As Smash Mouth, the great philosophers of 1997 sang in their smash hit, “Walking On the Sun”:
“It ain't no joke
I'd like to buy the world a toke
And teach the world to sing in perfect harmony
And teach the world to snuff the fires and the liars
Hey, I know it's just a song, but it's spice for the recipe”
“Twenty-five years ago, they spoke out and they broke out
Of recession and oppression and together they toked
And they folked out with guitars around a bonfire
Just singin' and clappin', man, what the hell happened?”
“So don't sit back, kick back
And watch the world get bushwhacked
News at 10, your neighborhood is under attack
Put away the crack, before the crack puts you away
You need to be there when your baby's old enough to relate”
How the heck did I miss this brilliantly-put classification of society in 1997? I must not have even truly known the lyrics. To be fair, there wasn’t much internet then, so you had to buy the CD at Sound Warehouse and then the album cover would contain the lyrics. But I never read them.
All I saw was the video on MTV with its tantalizing images of a fabulous beach party, which to me at 18 years old, stirred up Freudian urges in my subconscious that deafened me to the lyrics. It is interesting to note how MTV (and the show I never missed, The Grind) might have predated social media in its dictation of popular culture back then.

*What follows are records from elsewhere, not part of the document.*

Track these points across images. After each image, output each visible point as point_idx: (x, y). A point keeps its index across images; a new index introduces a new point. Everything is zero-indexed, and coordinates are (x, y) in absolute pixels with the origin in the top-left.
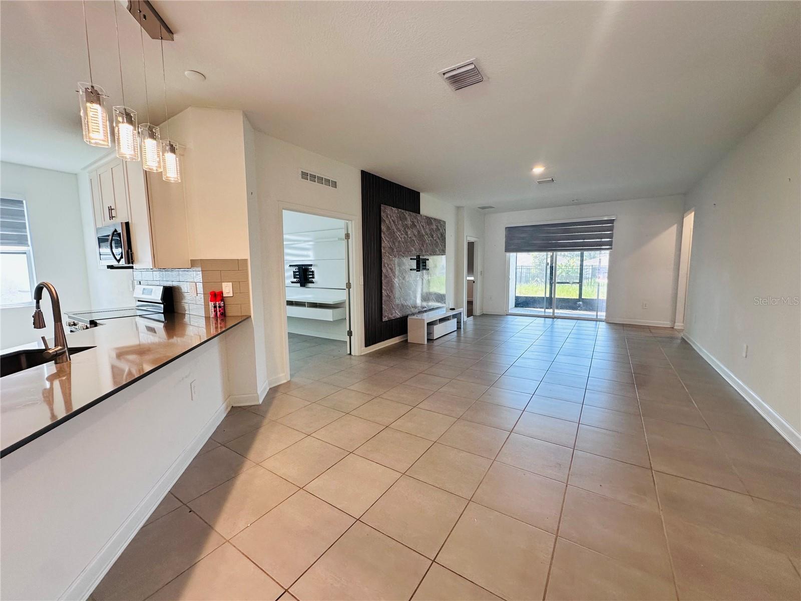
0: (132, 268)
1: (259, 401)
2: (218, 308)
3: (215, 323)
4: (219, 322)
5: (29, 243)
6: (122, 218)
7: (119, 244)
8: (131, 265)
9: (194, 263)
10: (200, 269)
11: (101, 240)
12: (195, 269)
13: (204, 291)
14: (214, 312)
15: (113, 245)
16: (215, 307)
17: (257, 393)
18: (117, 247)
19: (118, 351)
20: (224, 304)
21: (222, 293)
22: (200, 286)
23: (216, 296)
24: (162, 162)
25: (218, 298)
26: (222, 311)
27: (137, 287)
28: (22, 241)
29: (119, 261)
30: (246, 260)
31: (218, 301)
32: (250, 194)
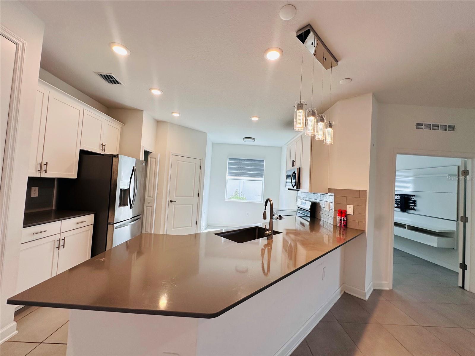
0: (299, 190)
1: (365, 297)
2: (342, 221)
3: (340, 231)
4: (342, 231)
5: (264, 177)
6: (297, 166)
7: (295, 178)
8: (298, 189)
9: (330, 191)
10: (333, 194)
11: (288, 176)
12: (330, 194)
13: (334, 208)
14: (340, 223)
15: (292, 179)
16: (341, 220)
17: (365, 291)
18: (294, 179)
19: (287, 231)
20: (347, 219)
21: (346, 212)
22: (332, 205)
23: (342, 213)
24: (325, 133)
25: (344, 214)
26: (345, 224)
27: (299, 200)
28: (261, 176)
29: (294, 187)
30: (366, 191)
31: (343, 217)
32: (373, 145)
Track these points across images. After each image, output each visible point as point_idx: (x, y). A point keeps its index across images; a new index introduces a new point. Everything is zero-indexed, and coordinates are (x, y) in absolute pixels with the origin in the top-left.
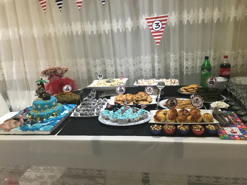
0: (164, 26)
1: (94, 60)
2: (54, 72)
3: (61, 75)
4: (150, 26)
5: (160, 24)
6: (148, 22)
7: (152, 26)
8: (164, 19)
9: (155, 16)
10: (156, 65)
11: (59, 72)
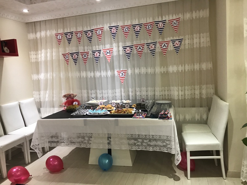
0: (125, 75)
1: (91, 90)
2: (69, 96)
3: (73, 98)
4: (119, 74)
5: (123, 74)
6: (118, 73)
7: (120, 74)
8: (125, 72)
9: (121, 70)
10: (123, 94)
11: (72, 96)
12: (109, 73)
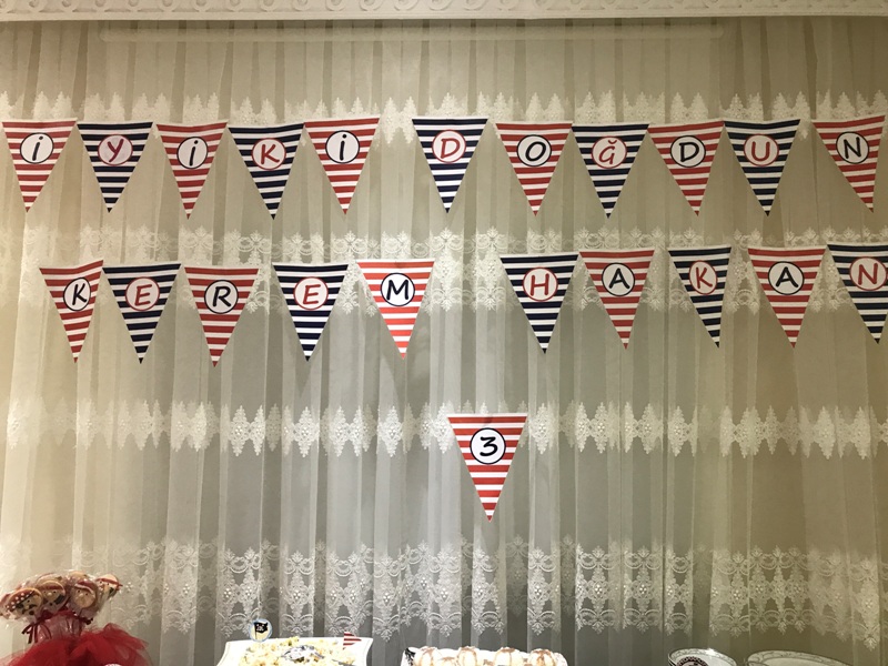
5: (499, 442)
7: (469, 444)
9: (483, 413)
10: (479, 585)
12: (391, 430)
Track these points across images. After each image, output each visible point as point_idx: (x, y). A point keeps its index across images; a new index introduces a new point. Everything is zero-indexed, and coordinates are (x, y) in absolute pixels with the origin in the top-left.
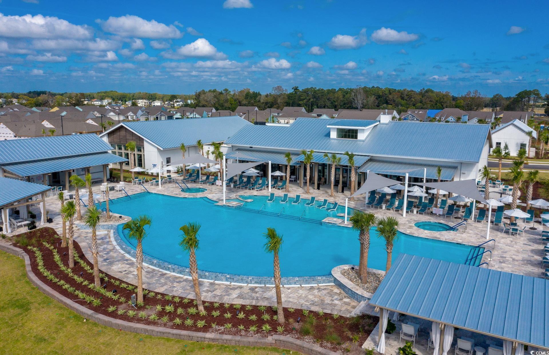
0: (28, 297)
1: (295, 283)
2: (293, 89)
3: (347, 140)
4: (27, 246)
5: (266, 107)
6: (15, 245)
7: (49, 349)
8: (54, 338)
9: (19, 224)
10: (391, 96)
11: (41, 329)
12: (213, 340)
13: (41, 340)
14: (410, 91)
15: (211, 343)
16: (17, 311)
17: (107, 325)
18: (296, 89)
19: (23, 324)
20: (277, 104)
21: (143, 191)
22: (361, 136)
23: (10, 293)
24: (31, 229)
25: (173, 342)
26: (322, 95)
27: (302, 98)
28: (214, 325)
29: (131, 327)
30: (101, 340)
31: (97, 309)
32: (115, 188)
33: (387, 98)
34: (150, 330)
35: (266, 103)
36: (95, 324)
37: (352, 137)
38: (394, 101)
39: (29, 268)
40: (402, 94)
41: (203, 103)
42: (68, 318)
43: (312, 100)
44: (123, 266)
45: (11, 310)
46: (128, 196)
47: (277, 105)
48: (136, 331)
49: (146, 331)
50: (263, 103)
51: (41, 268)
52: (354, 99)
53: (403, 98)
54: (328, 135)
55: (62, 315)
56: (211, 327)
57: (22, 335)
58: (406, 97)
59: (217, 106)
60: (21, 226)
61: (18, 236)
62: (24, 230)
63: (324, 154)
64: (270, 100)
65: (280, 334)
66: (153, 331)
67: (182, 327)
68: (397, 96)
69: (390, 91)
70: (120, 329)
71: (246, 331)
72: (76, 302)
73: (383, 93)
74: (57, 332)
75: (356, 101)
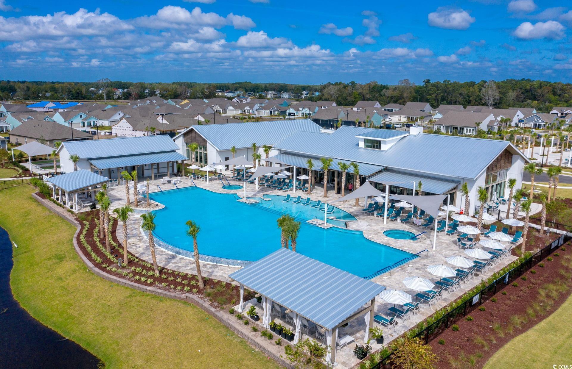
0: (66, 254)
1: (237, 265)
2: (424, 82)
3: (372, 150)
4: (83, 221)
5: (391, 101)
6: (77, 219)
7: (61, 285)
8: (66, 279)
9: (85, 205)
10: (539, 91)
11: (62, 273)
12: (151, 291)
13: (60, 279)
14: (566, 85)
15: (150, 293)
16: (57, 261)
17: (99, 275)
18: (428, 82)
19: (55, 269)
20: (403, 98)
21: (192, 185)
22: (383, 147)
23: (59, 250)
24: (92, 209)
25: (129, 290)
26: (453, 90)
27: (431, 92)
28: (157, 283)
29: (109, 278)
30: (91, 283)
31: (97, 265)
32: (172, 182)
33: (535, 93)
34: (119, 281)
35: (392, 98)
36: (93, 274)
37: (377, 148)
38: (543, 96)
39: (76, 235)
40: (555, 88)
41: (326, 96)
42: (80, 268)
43: (442, 94)
44: (135, 240)
45: (53, 260)
46: (178, 189)
47: (403, 100)
48: (111, 281)
49: (117, 281)
50: (388, 97)
51: (82, 237)
52: (484, 95)
53: (555, 94)
54: (358, 145)
55: (78, 266)
56: (155, 283)
57: (52, 275)
58: (559, 92)
59: (340, 99)
60: (86, 206)
61: (81, 213)
62: (88, 209)
63: (351, 162)
64: (396, 93)
65: (193, 294)
66: (120, 281)
67: (138, 281)
68: (547, 91)
69: (541, 84)
70: (103, 277)
71: (175, 289)
72: (88, 259)
73: (530, 87)
74: (70, 276)
75: (486, 98)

Thinking about these artists’ words with 25 years of future perspective makes a huge difference obviously. For example, there are still many similarities which continue to require society’s vigilance.

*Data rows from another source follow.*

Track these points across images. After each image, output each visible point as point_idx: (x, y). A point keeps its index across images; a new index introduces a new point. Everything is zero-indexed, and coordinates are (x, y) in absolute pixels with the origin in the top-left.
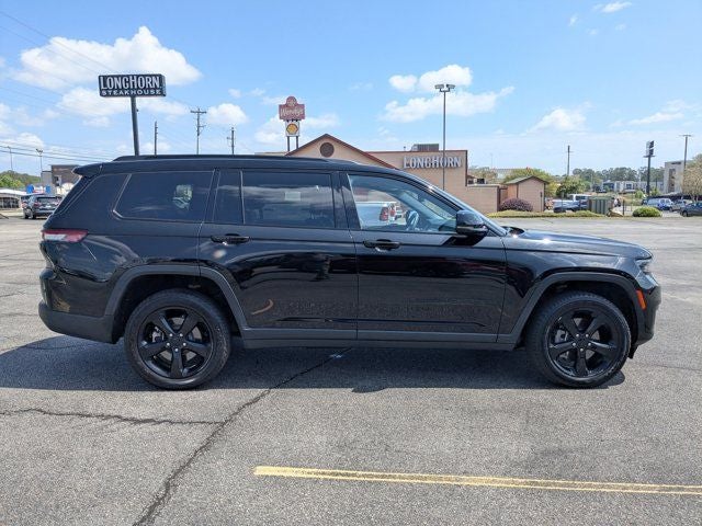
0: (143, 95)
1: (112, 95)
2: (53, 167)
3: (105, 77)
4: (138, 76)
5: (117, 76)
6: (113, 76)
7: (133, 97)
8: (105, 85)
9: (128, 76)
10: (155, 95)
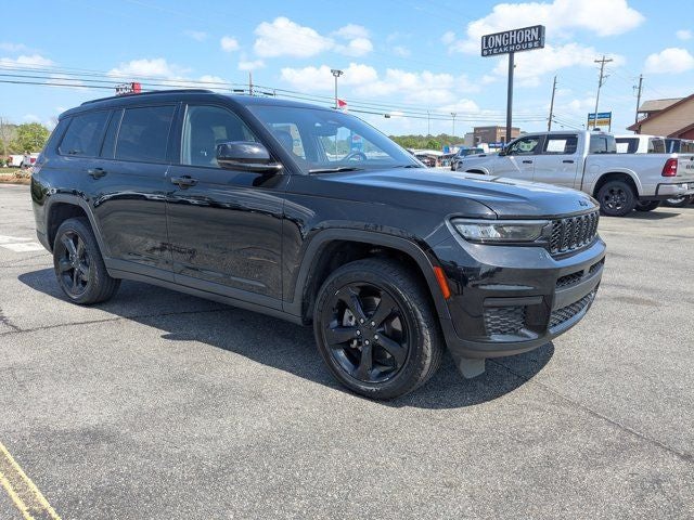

We still are experiencing an addiction/opioid/mental health crisis. Many of the issues from the late 60s and early 70s, which were re-ignited in the 90s, are still with us today. I do take solace that, on a spectrum, we have made progress. Civilization may not have fully solved difficult social issues, but we have progressed towards better approaches to some of society’s greatest challenges.
At the end of the day, it’s all ok. I think we are at least more cognizant of the limitations of our society now versus in 1997, when our societal challenges were not to be spoken about broadly, only appearing in popular counterculture hidden in the lyrics of bands whose catchy-beat tracks and titillating music videos belied their underlying philosophical critique of society.
So as you start your summer, and hopefully start enjoying live musical performances again (Festival season here we come), think about what you might want the world to look like 25 years from now. You can help make that vision a reality.
Have an awesome weekend filled with musical fun, friends and family!